COC staat achter vormend onderwijs waarin onderwijspersoneelsleden vanuit hun passie een stuk van de wereld (klassikaal*) delen met de lerenden. De fysieke component is daarbij essentieel. ‘Lesgeven is door en door een fysieke activiteit’, besluit Vlieghe.

De mogelijkheid tot afstandsonderwijs (als onderdeel van gecombineerd onderwijs) is in het volwassenenonderwijs al sinds 2007 decretaal bepaald (zonder maximumpercentages!). Dat het ‘interactief afstandsonderwijs’ sinds het voorjaar van dit jaar via het Decreet over het hybride onderwijs in het secundair onderwijs ook ruim verankerd zit in het leerplichtonderwijs (mét opgave van maximumpercentages), nog vooraleer er een grondige evaluatie gemaakt is van het reeds bestaande afstandsonderwijs en wetenschappelijk onderzocht is wat de randvoorwaarden voor volwaardig en zinvol digitaal onderwijs zijn, baart ons zorgen en dient met de grootste zorg te worden opgevolgd. Er moeten in ieder geval op schoolniveau duidelijke afspraken over gemaakt worden die passen binnen de pedagogische visie van de school ter zake.

>>> Het moge duidelijk zijn: wil men de digitalisering van het onderwijs op een doordachte, duurzame en democratische manier uitrollen en verderzetten, dan zal men steeds en in alle onderwijssectoren en -niveaus een gezond (lees: wetenschappelijk verantwoord) evenwicht moeten zoeken tussen fysiek contactonderwijs* en digitaal afstandsonderwijs, waarbij voor COC de klemtoon overduidelijk op het eerste moet liggen.

Actiepunten

  • COC vindt dat fysiek klassikaal onderwijs de kern van onderwijs moet blijven en als dusdanig niet zomaar vervangen mag worden door digitaal afstandsonderwijs en/of de veralgemening van gepersonaliseerde leertrajecten.

  • COC eist dat het aandeel van digitaal afstandsonderwijs in ons onderwijs beperkt blijft en dat fysieke contactmomenten tussen onderwijspersoneelsleden onderling en tussen onderwijspersoneelsleden en lerenden, ouders en derden de norm blijven.

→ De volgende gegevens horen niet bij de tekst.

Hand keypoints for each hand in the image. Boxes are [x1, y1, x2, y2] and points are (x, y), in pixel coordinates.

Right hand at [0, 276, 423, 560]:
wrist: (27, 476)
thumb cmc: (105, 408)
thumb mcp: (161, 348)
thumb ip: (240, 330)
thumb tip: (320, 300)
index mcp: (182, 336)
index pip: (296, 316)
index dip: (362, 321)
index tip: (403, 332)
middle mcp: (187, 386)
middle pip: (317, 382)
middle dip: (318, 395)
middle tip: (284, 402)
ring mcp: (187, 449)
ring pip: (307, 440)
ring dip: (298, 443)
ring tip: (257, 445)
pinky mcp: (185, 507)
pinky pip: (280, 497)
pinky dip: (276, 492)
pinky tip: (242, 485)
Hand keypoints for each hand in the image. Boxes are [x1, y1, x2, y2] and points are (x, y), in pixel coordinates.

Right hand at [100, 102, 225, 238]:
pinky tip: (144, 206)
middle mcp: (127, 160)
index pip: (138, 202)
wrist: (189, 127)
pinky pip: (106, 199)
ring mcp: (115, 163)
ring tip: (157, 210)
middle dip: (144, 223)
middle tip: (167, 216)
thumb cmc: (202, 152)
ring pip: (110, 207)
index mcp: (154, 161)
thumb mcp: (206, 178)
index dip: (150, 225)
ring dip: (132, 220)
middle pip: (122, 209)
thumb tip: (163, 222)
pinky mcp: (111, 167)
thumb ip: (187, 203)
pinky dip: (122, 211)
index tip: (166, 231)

  • COC ijvert lokaal voor duidelijke afspraken over digitaal afstandsonderwijs (onder meer over het aandeel en de toepassing daarvan) binnen de pedagogische visie van de school(groep/-gemeenschap) omtrent digitaal onderwijs. Voor het secundair onderwijs dient dat te gebeuren binnen het kader van het Decreet over het hybride onderwijs in het secundair onderwijs, dat in werking trad op 17.04.2023 (en spreekt over ‘interactief afstandsonderwijs’). COC ziet er ook op toe dat die afspraken in het Arbeidsreglement worden opgenomen én gerespecteerd.

  • COC vraagt dat de evaluatie van het digitale afstandsonderwijs (‘interactief afstandsonderwijs’) in het secundair onderwijs in het schooljaar 2027-2028 (zoals voorzien in art. 10 van voornoemd decreet) grondig en correct gebeurt door een onafhankelijke wetenschappelijke instantie.

  • COC zal er in het bijzonder over waken dat de percentages voor digitaal afstandsonderwijs (‘interactief afstandsonderwijs’) in het secundair onderwijs, zoals afgesproken in art. 6 van het voornoemde decreet over hybride onderwijs in de toekomst niet (ondoordacht) opgetrokken worden en integendeel, indien dat nodig blijkt na evaluatie, zelfs weer naar beneden gehaald worden.